Ceux-ci recevaient des tonnes de messages les accusant d’être de mèche avec un agresseur sexuel. Épuisés par la mauvaise publicité, ils ont tour à tour largué le DJ québécois ou refusé de l’embaucher.

Quand ses prestations ont été annulées en Alberta, le DJ québécois a décidé qu’il était temps de demander à un forum indépendant de trancher, puisque ses dénégations numériques n’ont jamais réussi à calmer Mme Higgins. Il l’a poursuivie en Alberta1.

Et il est arrivé avec de la documentation pour prouver que Mme Higgins relayait des allégations fausses, messages textes et captures d’écran à l’appui.

Dans un des cas, la « victime » a expliqué que sa publication visait un autre DJ, pas Durand. Pas grave, Mme Higgins a continué à utiliser son « cas » pour houspiller Durand.

Dans d’autres cas, les échanges de messages entre Durand et des accusatrices contredisaient totalement la thèse de l’inconduite sexuelle.

Mme Higgins a présenté une autre femme comme « victime » de Durand. Sauf que cette femme a offert à M. Durand de contredire publiquement l’allégation d’agression, ce qu’elle a fait…

Résultat ?

Cette femme, désignée comme « Krysten » dans la décision du tribunal, a été attaquée par les meutes numériques pour avoir pris la défense d’un agresseur, exemple parfait de la dynamique du « Pile, je gagne ; face, tu perds ».

Au mépris des faits, sans jamais tenter de faire des vérifications ou de demander à Durand s’il avait quelque explication à offrir, Michaela Higgins a relayé toutes les allégations faites contre lui.

Frédérik Durand a présenté au juge albertain N. E. Devlin toute la documentation, qui montrait un portrait très différent des allégations relayées par Mme Higgins.

Résultat des courses : le juge a pris acte des pertes financières subies par le DJ Frédérik Durand à cause des publications « malicieuses et fielleuses » de Michaela Higgins et des dégâts psychologiques infligés par cette campagne de salissage numérique.

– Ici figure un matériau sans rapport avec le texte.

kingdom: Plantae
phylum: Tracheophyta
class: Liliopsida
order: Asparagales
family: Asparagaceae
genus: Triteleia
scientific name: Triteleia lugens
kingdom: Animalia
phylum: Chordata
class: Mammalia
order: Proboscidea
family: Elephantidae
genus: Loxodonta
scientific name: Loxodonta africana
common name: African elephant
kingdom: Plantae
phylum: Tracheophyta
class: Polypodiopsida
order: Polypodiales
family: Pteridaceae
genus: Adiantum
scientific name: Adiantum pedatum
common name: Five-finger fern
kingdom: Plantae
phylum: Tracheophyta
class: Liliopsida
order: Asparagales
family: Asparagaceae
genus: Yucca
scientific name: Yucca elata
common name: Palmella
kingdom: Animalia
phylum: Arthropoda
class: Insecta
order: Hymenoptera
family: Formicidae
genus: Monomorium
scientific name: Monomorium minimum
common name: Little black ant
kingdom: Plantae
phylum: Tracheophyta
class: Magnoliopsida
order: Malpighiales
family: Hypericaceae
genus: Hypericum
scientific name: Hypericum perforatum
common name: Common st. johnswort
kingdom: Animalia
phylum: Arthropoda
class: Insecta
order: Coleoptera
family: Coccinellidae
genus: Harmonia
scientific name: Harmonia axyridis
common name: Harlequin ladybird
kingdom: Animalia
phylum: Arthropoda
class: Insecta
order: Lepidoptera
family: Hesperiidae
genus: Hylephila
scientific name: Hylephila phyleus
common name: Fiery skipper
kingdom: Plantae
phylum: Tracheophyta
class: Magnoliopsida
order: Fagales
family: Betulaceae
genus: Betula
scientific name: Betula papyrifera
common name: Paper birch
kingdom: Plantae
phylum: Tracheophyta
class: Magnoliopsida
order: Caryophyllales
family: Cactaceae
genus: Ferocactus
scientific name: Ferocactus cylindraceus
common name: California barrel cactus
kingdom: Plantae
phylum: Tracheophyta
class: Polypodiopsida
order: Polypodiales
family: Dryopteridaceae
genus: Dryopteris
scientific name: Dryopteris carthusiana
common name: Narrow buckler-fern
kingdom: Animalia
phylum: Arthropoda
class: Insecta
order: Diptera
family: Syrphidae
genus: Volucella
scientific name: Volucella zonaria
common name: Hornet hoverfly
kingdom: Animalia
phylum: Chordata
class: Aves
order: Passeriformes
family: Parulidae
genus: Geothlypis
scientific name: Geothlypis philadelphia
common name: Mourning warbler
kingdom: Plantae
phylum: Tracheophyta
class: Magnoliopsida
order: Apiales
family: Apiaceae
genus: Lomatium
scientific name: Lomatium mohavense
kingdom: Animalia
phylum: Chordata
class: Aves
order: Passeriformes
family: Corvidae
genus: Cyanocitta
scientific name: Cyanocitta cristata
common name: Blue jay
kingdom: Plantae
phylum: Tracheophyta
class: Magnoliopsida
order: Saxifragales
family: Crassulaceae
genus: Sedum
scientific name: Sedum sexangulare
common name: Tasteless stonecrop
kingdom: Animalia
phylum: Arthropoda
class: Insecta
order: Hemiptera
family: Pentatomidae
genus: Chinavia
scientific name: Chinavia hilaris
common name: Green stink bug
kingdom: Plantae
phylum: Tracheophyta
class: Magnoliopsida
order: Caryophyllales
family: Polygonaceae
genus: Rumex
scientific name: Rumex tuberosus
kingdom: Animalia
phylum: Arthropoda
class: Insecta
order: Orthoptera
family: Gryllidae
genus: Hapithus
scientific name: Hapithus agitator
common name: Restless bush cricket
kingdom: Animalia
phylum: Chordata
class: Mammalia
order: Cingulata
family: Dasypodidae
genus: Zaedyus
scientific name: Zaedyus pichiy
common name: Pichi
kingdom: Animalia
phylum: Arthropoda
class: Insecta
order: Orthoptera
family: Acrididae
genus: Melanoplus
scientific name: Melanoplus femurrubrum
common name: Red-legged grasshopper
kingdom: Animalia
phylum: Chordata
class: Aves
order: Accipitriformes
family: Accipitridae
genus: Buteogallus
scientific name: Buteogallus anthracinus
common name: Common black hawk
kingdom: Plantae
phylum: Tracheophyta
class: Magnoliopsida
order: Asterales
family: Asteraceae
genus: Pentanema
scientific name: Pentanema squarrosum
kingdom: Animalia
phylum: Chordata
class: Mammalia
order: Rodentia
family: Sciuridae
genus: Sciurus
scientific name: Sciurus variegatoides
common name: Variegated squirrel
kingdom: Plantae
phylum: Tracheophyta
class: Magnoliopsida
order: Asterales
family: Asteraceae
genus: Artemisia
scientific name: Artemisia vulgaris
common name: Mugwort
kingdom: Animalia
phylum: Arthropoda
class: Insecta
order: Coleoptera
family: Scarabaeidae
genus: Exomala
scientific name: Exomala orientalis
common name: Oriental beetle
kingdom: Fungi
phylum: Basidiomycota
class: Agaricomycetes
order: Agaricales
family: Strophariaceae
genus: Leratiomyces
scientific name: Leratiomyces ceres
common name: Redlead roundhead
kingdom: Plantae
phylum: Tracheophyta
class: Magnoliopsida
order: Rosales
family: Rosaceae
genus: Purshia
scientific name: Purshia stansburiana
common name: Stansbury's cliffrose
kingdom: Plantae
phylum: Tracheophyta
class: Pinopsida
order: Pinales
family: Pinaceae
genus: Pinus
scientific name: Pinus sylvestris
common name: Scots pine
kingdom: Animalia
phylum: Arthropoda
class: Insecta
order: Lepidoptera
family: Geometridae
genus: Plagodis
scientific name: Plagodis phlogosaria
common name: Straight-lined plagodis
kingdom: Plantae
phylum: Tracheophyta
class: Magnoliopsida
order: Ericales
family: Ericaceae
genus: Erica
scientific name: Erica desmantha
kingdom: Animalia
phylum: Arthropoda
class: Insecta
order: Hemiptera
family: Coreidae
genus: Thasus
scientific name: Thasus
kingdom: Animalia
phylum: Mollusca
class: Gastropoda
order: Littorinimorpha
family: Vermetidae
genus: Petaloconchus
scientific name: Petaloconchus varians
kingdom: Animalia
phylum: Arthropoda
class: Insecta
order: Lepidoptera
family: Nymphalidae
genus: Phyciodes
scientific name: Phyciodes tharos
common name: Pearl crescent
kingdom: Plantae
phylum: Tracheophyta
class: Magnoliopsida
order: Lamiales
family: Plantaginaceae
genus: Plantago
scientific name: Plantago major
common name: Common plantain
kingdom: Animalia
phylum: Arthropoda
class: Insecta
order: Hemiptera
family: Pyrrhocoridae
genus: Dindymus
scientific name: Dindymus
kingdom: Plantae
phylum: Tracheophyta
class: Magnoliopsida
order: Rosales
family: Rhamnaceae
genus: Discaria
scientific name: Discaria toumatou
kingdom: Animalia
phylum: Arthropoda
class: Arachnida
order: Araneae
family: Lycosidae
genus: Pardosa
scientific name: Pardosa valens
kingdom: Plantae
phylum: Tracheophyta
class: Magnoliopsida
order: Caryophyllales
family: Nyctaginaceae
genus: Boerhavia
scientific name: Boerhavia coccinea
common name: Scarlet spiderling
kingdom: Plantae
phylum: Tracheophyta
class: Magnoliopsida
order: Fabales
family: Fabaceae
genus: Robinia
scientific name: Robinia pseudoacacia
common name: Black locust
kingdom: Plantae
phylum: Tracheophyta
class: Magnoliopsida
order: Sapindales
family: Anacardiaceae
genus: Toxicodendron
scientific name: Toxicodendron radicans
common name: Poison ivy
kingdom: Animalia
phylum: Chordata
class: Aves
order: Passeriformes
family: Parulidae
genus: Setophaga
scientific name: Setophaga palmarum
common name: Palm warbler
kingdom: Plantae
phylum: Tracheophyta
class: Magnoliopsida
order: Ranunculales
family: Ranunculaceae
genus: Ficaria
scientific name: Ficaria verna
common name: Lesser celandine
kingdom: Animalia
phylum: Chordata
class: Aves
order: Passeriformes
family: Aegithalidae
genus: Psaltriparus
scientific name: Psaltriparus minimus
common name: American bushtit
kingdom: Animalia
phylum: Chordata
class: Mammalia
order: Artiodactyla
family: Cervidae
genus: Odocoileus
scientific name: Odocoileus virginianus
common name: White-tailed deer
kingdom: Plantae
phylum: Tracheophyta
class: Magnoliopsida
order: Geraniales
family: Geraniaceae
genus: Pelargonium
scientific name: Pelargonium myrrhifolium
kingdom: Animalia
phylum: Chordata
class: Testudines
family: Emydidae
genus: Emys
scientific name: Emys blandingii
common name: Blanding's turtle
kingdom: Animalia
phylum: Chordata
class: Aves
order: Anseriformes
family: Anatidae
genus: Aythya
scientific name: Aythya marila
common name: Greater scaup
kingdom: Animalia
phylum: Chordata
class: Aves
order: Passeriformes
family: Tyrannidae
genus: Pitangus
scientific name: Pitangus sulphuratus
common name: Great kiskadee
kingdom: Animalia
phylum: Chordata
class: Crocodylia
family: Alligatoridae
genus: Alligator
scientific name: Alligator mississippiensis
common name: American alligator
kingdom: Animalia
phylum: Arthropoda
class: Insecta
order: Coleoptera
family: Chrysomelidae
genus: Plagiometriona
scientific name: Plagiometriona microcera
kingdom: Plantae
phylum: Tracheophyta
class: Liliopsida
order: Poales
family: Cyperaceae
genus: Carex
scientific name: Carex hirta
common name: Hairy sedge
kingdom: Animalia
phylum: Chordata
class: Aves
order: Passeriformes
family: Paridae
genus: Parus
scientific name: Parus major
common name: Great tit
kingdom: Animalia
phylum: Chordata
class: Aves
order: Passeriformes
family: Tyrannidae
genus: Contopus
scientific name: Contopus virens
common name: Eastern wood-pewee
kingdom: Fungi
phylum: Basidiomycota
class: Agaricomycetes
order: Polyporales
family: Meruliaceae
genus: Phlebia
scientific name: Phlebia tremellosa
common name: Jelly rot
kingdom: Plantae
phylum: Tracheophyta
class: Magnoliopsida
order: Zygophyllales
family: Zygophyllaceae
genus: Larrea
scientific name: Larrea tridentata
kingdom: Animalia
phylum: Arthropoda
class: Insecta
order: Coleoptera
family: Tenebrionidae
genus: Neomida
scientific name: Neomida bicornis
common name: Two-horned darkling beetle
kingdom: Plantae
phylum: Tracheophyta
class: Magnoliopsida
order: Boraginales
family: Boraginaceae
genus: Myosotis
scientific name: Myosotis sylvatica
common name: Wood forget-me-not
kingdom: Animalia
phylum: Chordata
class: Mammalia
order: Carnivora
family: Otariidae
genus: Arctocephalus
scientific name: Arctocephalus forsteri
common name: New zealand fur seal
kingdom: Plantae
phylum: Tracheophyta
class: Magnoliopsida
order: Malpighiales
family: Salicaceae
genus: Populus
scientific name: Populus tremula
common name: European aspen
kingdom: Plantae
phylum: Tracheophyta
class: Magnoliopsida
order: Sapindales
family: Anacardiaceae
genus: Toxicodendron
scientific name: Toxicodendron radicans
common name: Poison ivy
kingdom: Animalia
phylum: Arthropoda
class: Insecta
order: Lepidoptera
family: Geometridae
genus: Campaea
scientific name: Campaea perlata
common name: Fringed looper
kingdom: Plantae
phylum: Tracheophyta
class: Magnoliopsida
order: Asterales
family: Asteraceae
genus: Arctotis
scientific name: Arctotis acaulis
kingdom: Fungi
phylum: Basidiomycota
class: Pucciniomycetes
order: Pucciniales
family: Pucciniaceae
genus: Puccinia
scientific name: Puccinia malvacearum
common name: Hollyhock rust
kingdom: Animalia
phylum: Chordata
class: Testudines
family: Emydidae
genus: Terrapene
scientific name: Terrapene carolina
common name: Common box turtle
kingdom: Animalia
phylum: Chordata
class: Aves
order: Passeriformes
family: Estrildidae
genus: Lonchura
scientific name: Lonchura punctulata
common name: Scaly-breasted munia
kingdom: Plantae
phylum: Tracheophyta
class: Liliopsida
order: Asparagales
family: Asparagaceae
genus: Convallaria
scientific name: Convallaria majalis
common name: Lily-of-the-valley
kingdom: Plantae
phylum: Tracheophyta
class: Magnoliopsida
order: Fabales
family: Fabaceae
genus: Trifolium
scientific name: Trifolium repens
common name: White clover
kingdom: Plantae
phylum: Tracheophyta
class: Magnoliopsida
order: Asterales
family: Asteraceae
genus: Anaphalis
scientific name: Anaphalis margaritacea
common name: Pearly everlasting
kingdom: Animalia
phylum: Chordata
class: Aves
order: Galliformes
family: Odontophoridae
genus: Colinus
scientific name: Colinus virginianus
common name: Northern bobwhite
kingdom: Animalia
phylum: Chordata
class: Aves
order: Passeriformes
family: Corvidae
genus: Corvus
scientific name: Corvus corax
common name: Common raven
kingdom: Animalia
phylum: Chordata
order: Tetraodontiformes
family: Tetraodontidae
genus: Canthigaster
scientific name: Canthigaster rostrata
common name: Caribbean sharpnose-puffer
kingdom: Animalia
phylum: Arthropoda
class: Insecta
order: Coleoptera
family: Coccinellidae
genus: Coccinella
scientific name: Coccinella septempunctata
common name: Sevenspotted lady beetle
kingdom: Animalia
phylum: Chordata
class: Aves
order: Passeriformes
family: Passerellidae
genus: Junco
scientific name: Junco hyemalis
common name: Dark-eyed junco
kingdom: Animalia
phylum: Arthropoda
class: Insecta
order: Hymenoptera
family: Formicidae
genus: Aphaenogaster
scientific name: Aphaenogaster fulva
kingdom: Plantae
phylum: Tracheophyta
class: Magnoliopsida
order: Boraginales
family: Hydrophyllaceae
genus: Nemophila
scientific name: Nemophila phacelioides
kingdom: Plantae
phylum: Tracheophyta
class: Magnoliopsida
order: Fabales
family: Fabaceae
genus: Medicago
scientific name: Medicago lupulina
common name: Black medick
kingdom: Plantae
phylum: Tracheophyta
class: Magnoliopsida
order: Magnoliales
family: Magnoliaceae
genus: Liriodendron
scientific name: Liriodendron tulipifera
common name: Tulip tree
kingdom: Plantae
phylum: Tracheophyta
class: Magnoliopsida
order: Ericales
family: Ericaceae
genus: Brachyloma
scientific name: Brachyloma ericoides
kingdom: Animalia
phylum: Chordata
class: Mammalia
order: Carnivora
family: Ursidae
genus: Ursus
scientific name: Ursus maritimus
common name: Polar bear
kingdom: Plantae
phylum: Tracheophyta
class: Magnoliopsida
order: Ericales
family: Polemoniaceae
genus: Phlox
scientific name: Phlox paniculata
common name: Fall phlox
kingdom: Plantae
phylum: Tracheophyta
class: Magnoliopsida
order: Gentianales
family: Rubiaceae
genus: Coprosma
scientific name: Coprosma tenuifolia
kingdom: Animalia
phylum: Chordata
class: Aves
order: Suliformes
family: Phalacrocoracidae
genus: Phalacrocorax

Le juge Devlin a donné raison à M. Durand sur toute la ligne, dans un jugement de 29 pages. Montant des dommages octroyés dans quelques paragraphes…

Je souligne que le juge prend acte de l’importance du mouvement #moiaussi et considère qu’il y a un espace pour que des avertissements soient lancés aux victimes potentielles d’agresseurs. Mais « Mme Higgins a imprudemment défoncé les limites de cet espace en publiant sans vergogne des allégations dépeignant M. Durand comme un agresseur sexuel sur la base de sources non fiables ou discréditées. »

Le juge Devlin ajoute : « Des informations fausses, imprudentes et mal intentionnées ont le potentiel de faire des dommages immenses, ce qui semble être le cas pour M. Durand. Cet environnement exige une objectivité prudente, pas un zèle sans bornes. Ceux qui veulent publiciser des allégations au nom du bien public doivent s’assurer de le faire de façon juste et factuelle envers les individus ciblés. L’immense et injuste dommage fait à M. Durand, et les sérieuses conséquences infligées à Mme Higgins (avec cette décision), rappellent les risques de faire écho avec insouciance à du matériel souvent anonyme et profondément diffamatoire en provenance des terres sauvages, sans foi ni loi et contraires aux faits que sont les réseaux sociaux. »

Montant des dommages octroyés à Frédérik Durand : 1,5 million.

Morale de l’histoire : s’improviser justicier ou justicière numérique n’est pas une cape d’invisibilité.